Data entries:
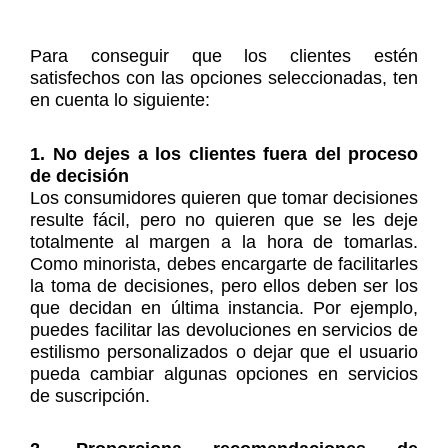
Para conseguir que los clientes estén
satisfechos con las opciones seleccionadas, ten
en cuenta lo siguiente:
1. No dejes a los clientes fuera del proceso
de decisión
Los consumidores quieren que tomar decisiones
resulte fácil, pero no quieren que se les deje
totalmente al margen a la hora de tomarlas.
Como minorista, debes encargarte de facilitarles
la toma de decisiones, pero ellos deben ser los
que decidan en última instancia. Por ejemplo,
puedes facilitar las devoluciones en servicios de
estilismo personalizados o dejar que el usuario
pueda cambiar algunas opciones en servicios
de suscripción.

• _TASK INSTRUCTIONS_:
Each line in the records above that contains the word "quieren" must be copied.

• _ANSWER TO THIS EXERCISE_:
Los consumidores quieren que tomar decisiones
resulte fácil, pero no quieren que se les deje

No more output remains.